0.00 0.00 3.00 27.63 9.00 684.00
$`1`
Min. 1st Qu. Median Mean 3rd Qu. Max.
0.0 0.0 4.0 22.1 15.0 1008.0
| That's the answer I was looking for.
|========================================================== | 84%
| What is the median population (in millions) for countries *without* the
| color red on their flag?
1: 3.0
2: 9.0
3: 4.0
4: 22.1
5: 0.0
6: 27.6
Selection: 1
| Great job!
|============================================================= | 88%
| Lastly, use the same approach to look at a summary of population values for
| each of the six landmasses.
> tapply(flags$population,flags$landmass,summary)
$`1`
Min. 1st Qu. Median Mean 3rd Qu. Max.
0.00 0.00 0.00 12.29 4.50 231.00
$`2`
Min. 1st Qu. Median Mean 3rd Qu. Max.
0.00 1.00 6.00 15.71 15.00 119.00
$`3`
Min. 1st Qu. Median Mean 3rd Qu. Max.
0.00 0.00 8.00 13.86 16.00 61.00
$`4`
Min. 1st Qu. Median Mean 3rd Qu. Max.
0.000 1.000 5.000 8.788 9.750 56.000
$`5`
Min. 1st Qu.

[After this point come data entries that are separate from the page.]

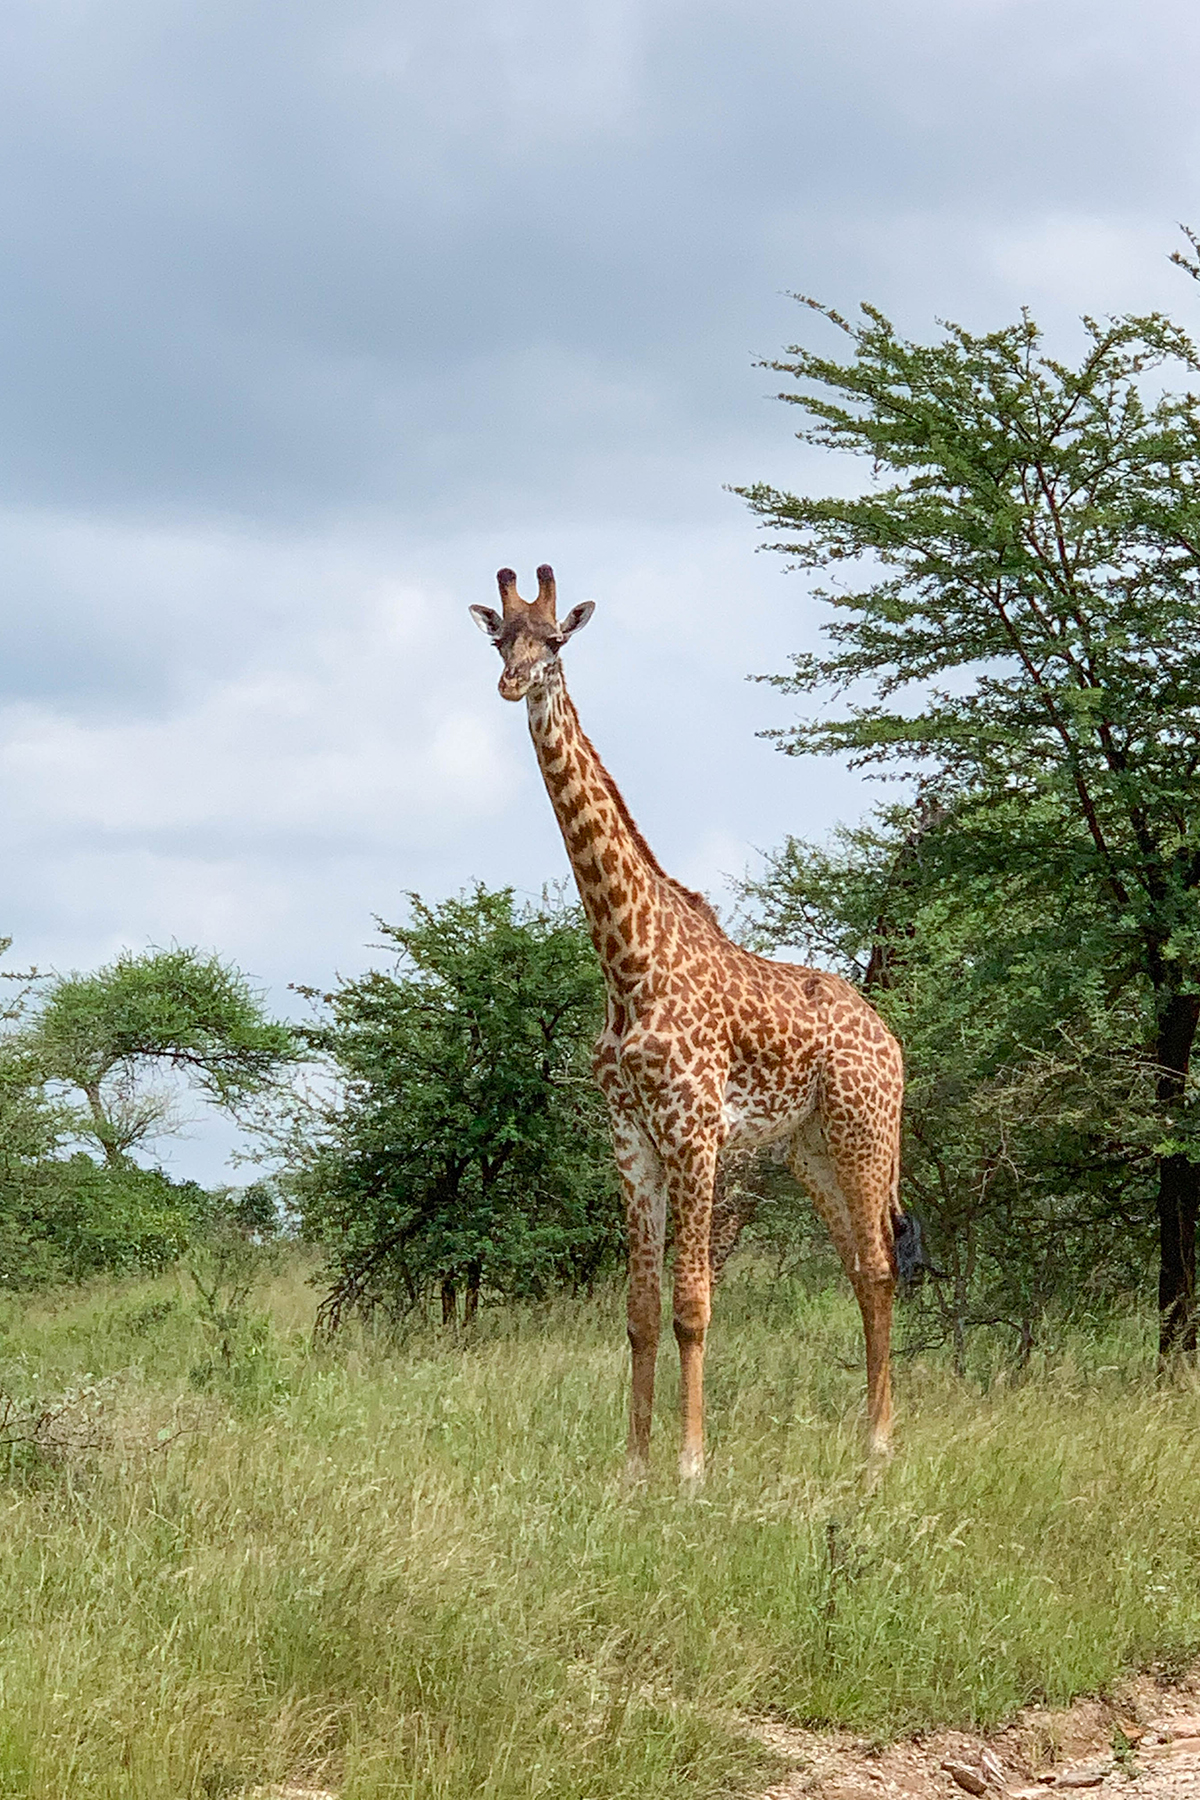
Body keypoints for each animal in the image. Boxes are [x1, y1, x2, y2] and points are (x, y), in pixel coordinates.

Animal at [474, 568, 906, 1483]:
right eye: (499, 639)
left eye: (554, 642)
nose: (512, 684)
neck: (625, 962)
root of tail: (891, 1040)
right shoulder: (630, 1136)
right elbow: (639, 1310)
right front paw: (633, 1467)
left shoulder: (695, 1129)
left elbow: (693, 1304)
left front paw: (691, 1464)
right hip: (809, 1147)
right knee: (859, 1270)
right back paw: (864, 1432)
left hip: (864, 1130)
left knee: (884, 1267)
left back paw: (883, 1443)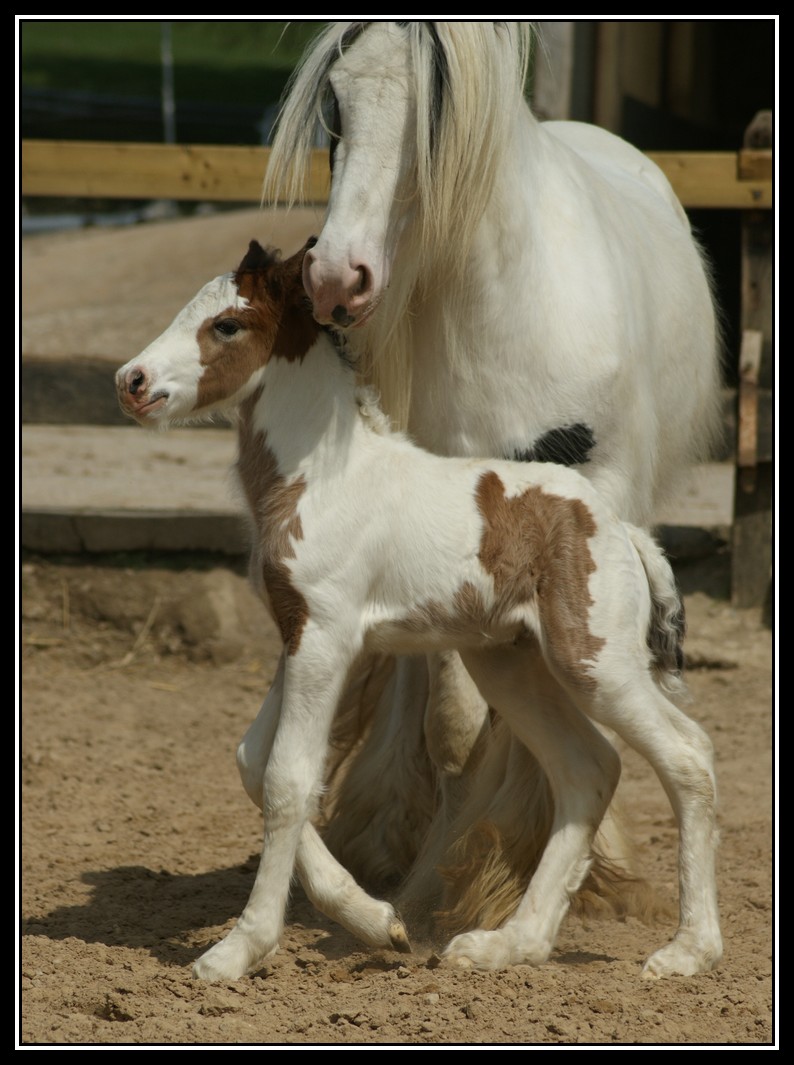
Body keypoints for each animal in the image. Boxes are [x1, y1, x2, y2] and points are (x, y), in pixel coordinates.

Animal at [116, 239, 719, 979]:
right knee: (588, 768)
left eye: (227, 324)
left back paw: (688, 951)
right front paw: (377, 921)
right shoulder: (297, 633)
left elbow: (288, 777)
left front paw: (237, 949)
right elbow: (253, 761)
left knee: (687, 755)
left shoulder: (326, 638)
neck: (326, 476)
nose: (131, 381)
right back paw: (508, 944)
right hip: (510, 662)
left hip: (594, 662)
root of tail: (622, 528)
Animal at [261, 20, 723, 937]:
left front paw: (507, 874)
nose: (334, 278)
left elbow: (518, 729)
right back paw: (395, 837)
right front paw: (436, 880)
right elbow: (454, 717)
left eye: (435, 116)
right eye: (335, 105)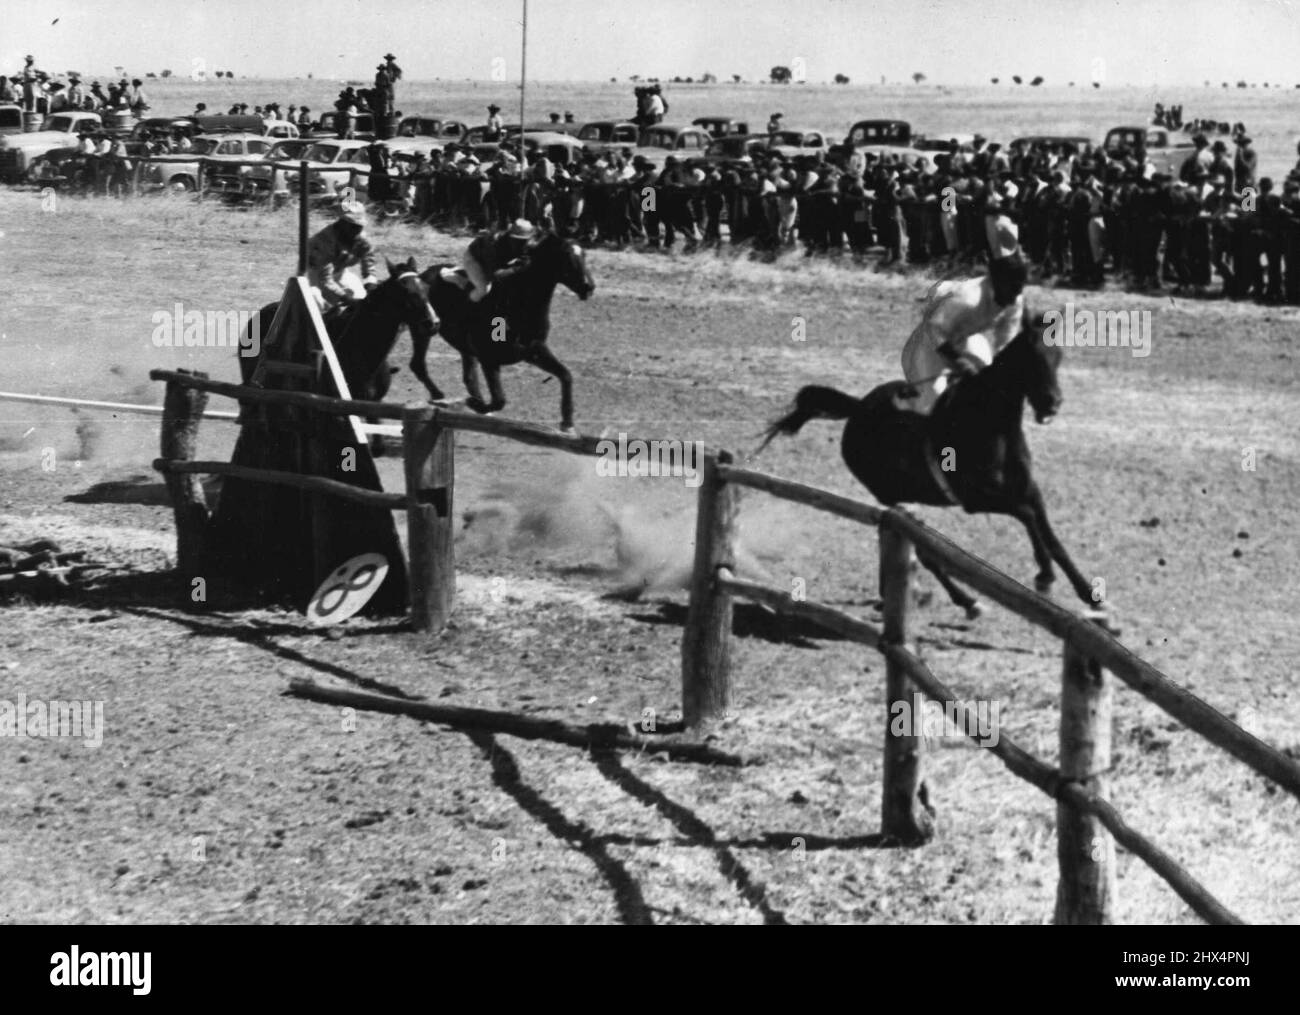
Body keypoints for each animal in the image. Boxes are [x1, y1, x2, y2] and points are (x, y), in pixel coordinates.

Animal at [421, 230, 595, 431]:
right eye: (566, 257)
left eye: (584, 255)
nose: (588, 287)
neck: (517, 306)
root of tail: (424, 273)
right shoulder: (488, 359)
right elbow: (499, 400)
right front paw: (475, 405)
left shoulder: (534, 351)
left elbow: (566, 375)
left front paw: (567, 422)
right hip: (423, 330)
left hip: (463, 346)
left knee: (468, 375)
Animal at [759, 313, 1092, 618]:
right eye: (1031, 359)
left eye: (1057, 357)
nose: (1052, 404)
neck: (992, 426)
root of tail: (857, 408)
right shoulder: (977, 499)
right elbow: (1027, 517)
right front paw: (1045, 576)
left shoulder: (1029, 490)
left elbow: (1051, 538)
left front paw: (1091, 596)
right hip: (890, 495)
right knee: (922, 551)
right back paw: (967, 602)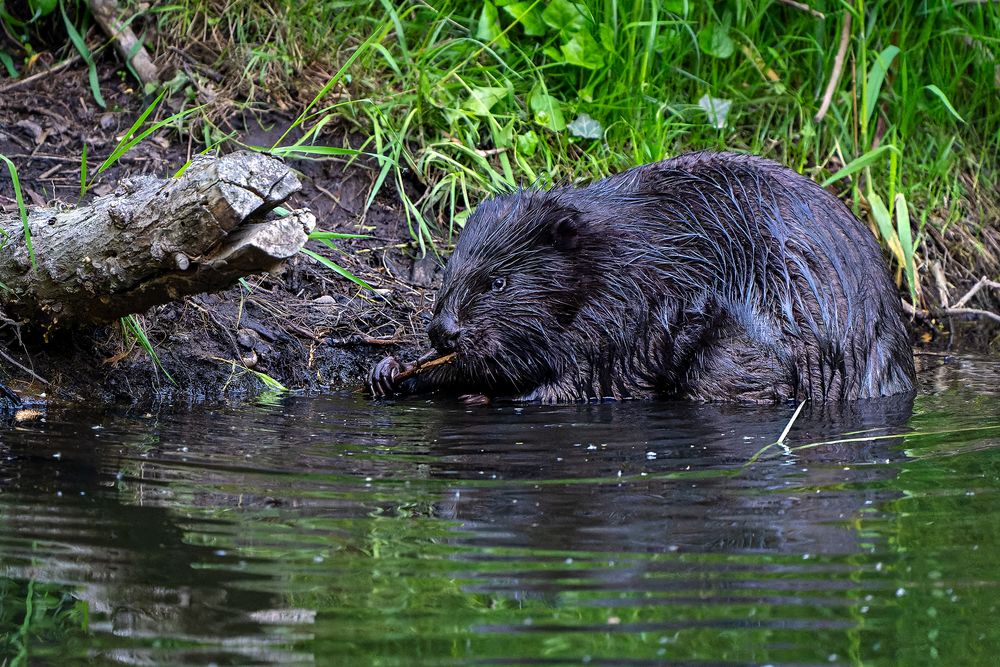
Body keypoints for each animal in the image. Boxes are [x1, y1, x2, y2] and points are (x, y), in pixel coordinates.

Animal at [368, 151, 916, 402]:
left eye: (498, 282)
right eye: (447, 271)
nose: (443, 331)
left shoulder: (626, 313)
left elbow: (579, 380)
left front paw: (483, 397)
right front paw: (390, 370)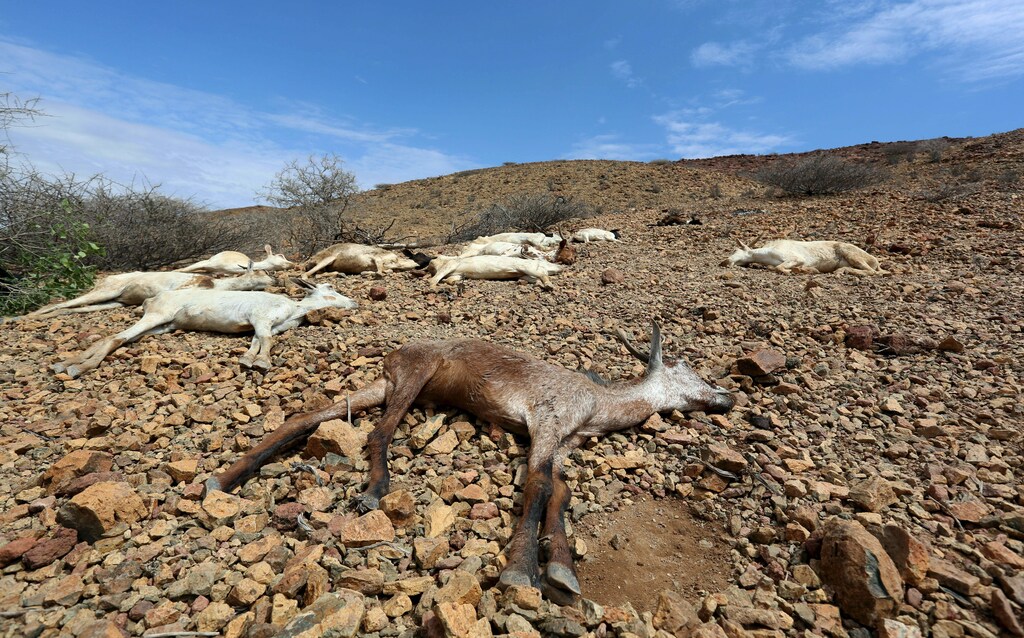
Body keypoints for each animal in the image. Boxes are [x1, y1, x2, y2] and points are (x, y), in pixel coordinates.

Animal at [52, 280, 357, 378]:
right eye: (331, 290)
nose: (353, 302)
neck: (293, 308)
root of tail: (152, 300)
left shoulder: (264, 325)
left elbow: (257, 341)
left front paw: (248, 360)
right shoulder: (261, 318)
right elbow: (265, 340)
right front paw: (261, 363)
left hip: (163, 326)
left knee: (123, 340)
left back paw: (65, 363)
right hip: (157, 316)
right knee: (116, 337)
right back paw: (76, 367)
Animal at [206, 322, 733, 602]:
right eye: (690, 370)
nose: (726, 397)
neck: (597, 406)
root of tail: (394, 355)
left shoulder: (563, 444)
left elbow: (560, 495)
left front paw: (562, 570)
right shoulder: (546, 423)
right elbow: (539, 488)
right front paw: (522, 570)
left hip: (385, 385)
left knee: (311, 416)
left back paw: (223, 480)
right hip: (414, 376)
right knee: (379, 431)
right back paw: (374, 491)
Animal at [427, 255, 563, 289]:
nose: (561, 267)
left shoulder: (452, 264)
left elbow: (436, 278)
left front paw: (433, 286)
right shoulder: (458, 273)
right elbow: (450, 279)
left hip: (526, 267)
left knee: (542, 274)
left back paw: (549, 285)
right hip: (524, 273)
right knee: (536, 278)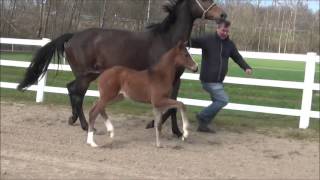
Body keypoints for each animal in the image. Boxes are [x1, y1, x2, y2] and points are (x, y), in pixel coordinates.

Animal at [17, 0, 226, 136]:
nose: (223, 15)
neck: (167, 40)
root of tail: (72, 36)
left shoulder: (176, 80)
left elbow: (173, 105)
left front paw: (175, 131)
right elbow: (170, 105)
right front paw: (154, 125)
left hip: (88, 74)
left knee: (72, 89)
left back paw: (74, 119)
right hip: (85, 75)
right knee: (77, 93)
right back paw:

Median Mean 3rd Qu. Max.
0.00 2.00 10.00 69.18 39.00 1008.00
$`6`
Min. 1st Qu. Median Mean 3rd Qu. Max.
0.00 0.00 0.00 11.30 1.25 157.00
| You are doing so well!
|=============================================================== | 92%
| What is the maximum population (in millions) for the fourth landmass group
| (Africa)?
1: 5.00
2: 56.00
3: 119.0
4: 157.00
5: 1010.0
Selection: 2
| All that practice is paying off!
|================================================================== | 96%
| In this lesson, you learned how to use vapply() as a safer alternative to
| sapply(), which is most helpful when writing your own functions. You also
| learned how to use tapply() to split your data into groups based on the
| value of some variable, then apply a function to each group. These functions
| will come in handy on your quest to become a better data analyst.